Statistical planning for a neutron lifetime experiment using magnetically trapped neutrons

At the NIST Cold Neutron Research Facility, a two-stage experiment will be repeated many times. During the first stage of each run cycle, ultracold neutrons will be produced and confined in a magnetic trap filled with superfluid 4He. Ultracold neutrons will result when cold (8.9 إ) neutrons undergo inelastic scattering in the superfluid helium. After filling the trap to a desired level, decay events will be recorded as a function of time. Detection is possible because the charged particles created by neutron decay generate detectable scintillations in the helium. In addition to neutron decay events, background events will be recorded. I model the background as a stationary Poisson process. By Monte Carlo methods, I study the performance of two nonlinear algorithms for estimating the mean lifetime of the neutron.
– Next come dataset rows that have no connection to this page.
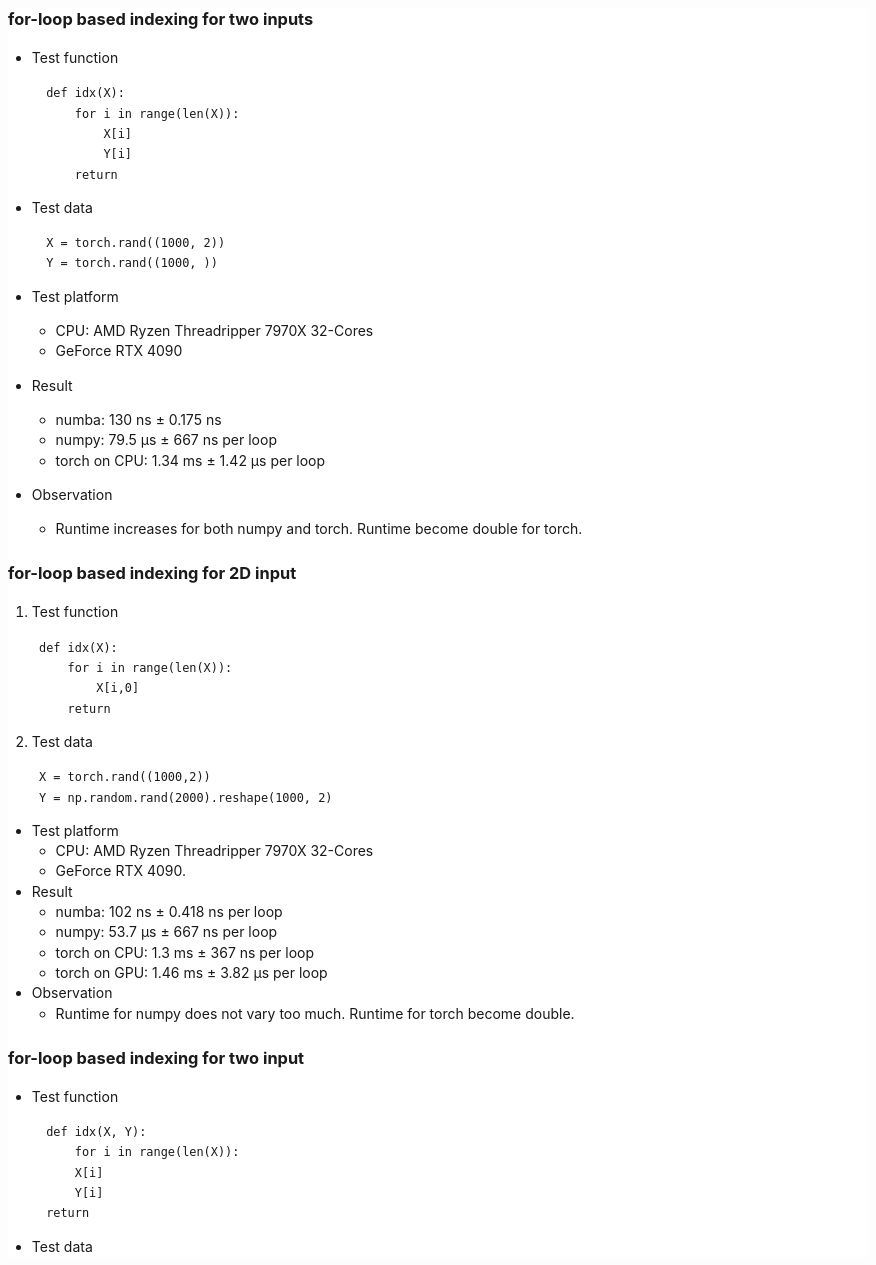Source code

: ### for-loop based indexing for two inputs
- Test function

        def idx(X):
            for i in range(len(X)):
                X[i]
                Y[i]
            return
- Test data

        X = torch.rand((1000, 2))
        Y = torch.rand((1000, ))
- Test platform
  - CPU: AMD Ryzen Threadripper 7970X 32-Cores
  - GeForce RTX 4090
- Result
  - numba: 130 ns ± 0.175 ns
  - numpy: 79.5 μs ± 667 ns per loop
  - torch on CPU: 1.34 ms ± 1.42 μs per loop
- Observation
  - Runtime increases for both numpy and torch. Runtime become double for torch.

### for-loop based indexing for 2D input
1. Test function

        def idx(X):
            for i in range(len(X)):
                X[i,0]
            return
1. Test data

        X = torch.rand((1000,2))
        Y = np.random.rand(2000).reshape(1000, 2)
- Test platform
  - CPU: AMD Ryzen Threadripper 7970X 32-Cores
  - GeForce RTX 4090.
- Result
  - numba: 102 ns ± 0.418 ns per loop
  - numpy: 53.7 μs ± 667 ns per loop
  - torch on CPU: 1.3 ms ± 367 ns per loop
  - torch on GPU: 1.46 ms ± 3.82 μs per loop
- Observation
  - Runtime for numpy does not vary too much. Runtime for torch become double.

### for-loop based indexing for two input
- Test function

        def idx(X, Y):
            for i in range(len(X)):
            X[i]
            Y[i]
        return
- Test data
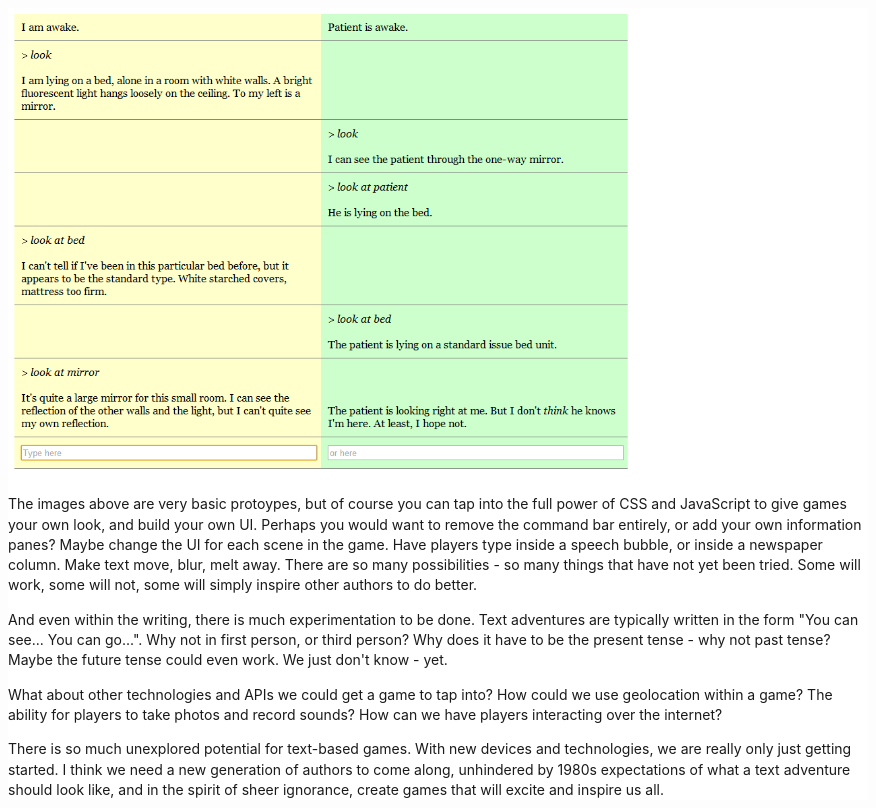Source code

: <a href="/images/2013/textadventuresblog.files.wordpress.com-2013-01-twohalves.png"><img class="alignnone size-full wp-image-1833" alt="Split screen text adventure" src="/images/2013/textadventuresblog.files.wordpress.com-2013-01-twohalves.png" width="625" height="467" /></a>

The images above are very basic protoypes, but of course you can tap into the full power of CSS and JavaScript to give games your own look, and build your own UI. Perhaps you would want to remove the command bar entirely, or add your own information panes? Maybe change the UI for each scene in the game. Have players type inside a speech bubble, or inside a newspaper column. Make text move, blur, melt away. There are so many possibilities - so many things that have not yet been tried. Some will work, some will not, some will simply inspire other authors to do better.

And even within the writing, there is much experimentation to be done. Text adventures are typically written in the form "You can see... You can go...". Why not in first person, or third person? Why does it have to be the present tense - why not past tense? Maybe the future tense could even work. We just don't know - yet.

What about other technologies and APIs we could get a game to tap into? How could we use geolocation within a game? The ability for players to take photos and record sounds? How can we have players interacting over the internet?

There is so much unexplored potential for text-based games. With new devices and technologies, we are really only just getting started. I think we need a new generation of authors to come along, unhindered by 1980s expectations of what a text adventure should look like, and in the spirit of sheer ignorance, create games that will excite and inspire us all.

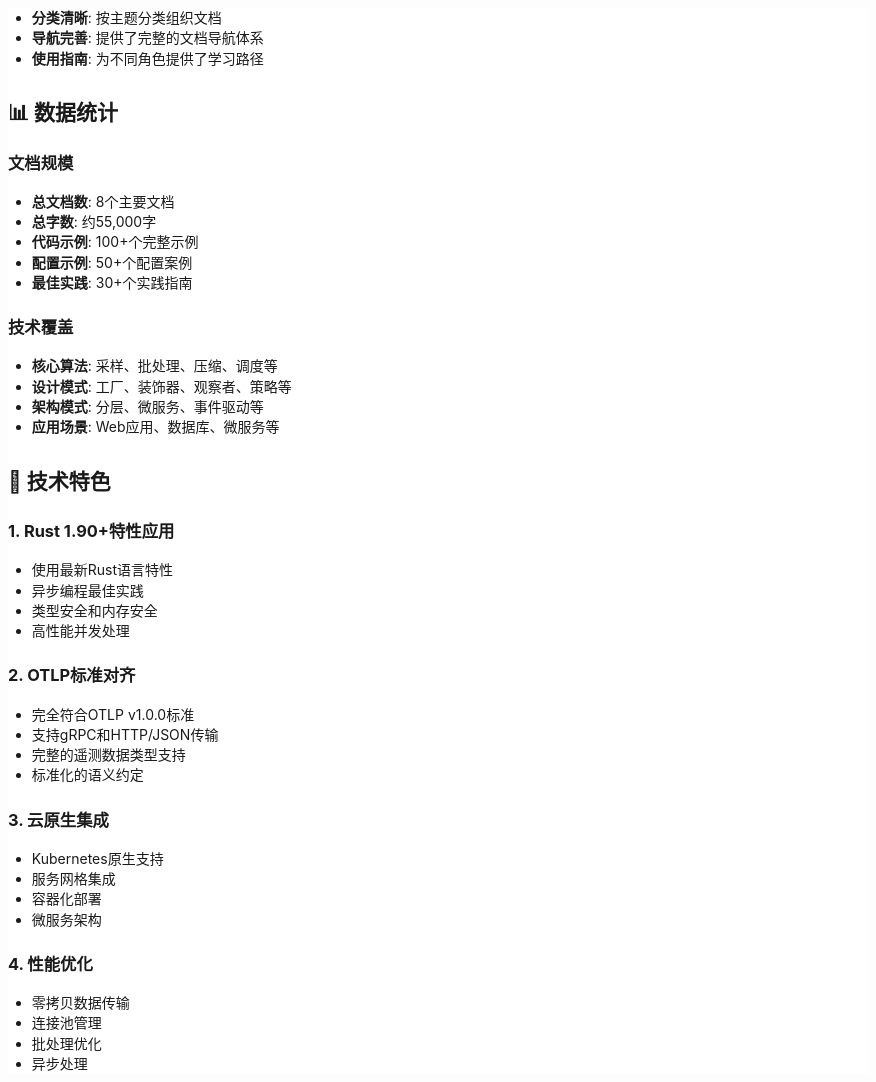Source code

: - **分类清晰**: 按主题分类组织文档
- **导航完善**: 提供了完整的文档导航体系
- **使用指南**: 为不同角色提供了学习路径

## 📊 数据统计

### 文档规模

- **总文档数**: 8个主要文档
- **总字数**: 约55,000字
- **代码示例**: 100+个完整示例
- **配置示例**: 50+个配置案例
- **最佳实践**: 30+个实践指南

### 技术覆盖

- **核心算法**: 采样、批处理、压缩、调度等
- **设计模式**: 工厂、装饰器、观察者、策略等
- **架构模式**: 分层、微服务、事件驱动等
- **应用场景**: Web应用、数据库、微服务等

## 🔧 技术特色

### 1. Rust 1.90+特性应用

- 使用最新Rust语言特性
- 异步编程最佳实践
- 类型安全和内存安全
- 高性能并发处理

### 2. OTLP标准对齐

- 完全符合OTLP v1.0.0标准
- 支持gRPC和HTTP/JSON传输
- 完整的遥测数据类型支持
- 标准化的语义约定

### 3. 云原生集成

- Kubernetes原生支持
- 服务网格集成
- 容器化部署
- 微服务架构

### 4. 性能优化

- 零拷贝数据传输
- 连接池管理
- 批处理优化
- 异步处理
In one method, the event time data are summarized as a histogram where the bin widths vary. I select the time endpoints of the bins so that the expected number of counts per bin contributed by the decay process is approximately constant. In the second method, the lifetime is estimated from the complete sequence of event times. The histogram method yields a less variable estimate than does the complete data estimation method. The allocation of time between the fill and decay stages affects the precision of the estimate. To get the optimal time allocation, I minimize the asymptotic variance of the estimated mean lifetime (estimated from the pooled histogram data from all cycles) given knowledge of the rate at which neutrons enter the trap and parameters which characterize the background. The mean lifetime estimate is biased. I observe bias reduction when estimating the lifetime from data pooled from many cycles (rather than averaging estimates from each of the cycles).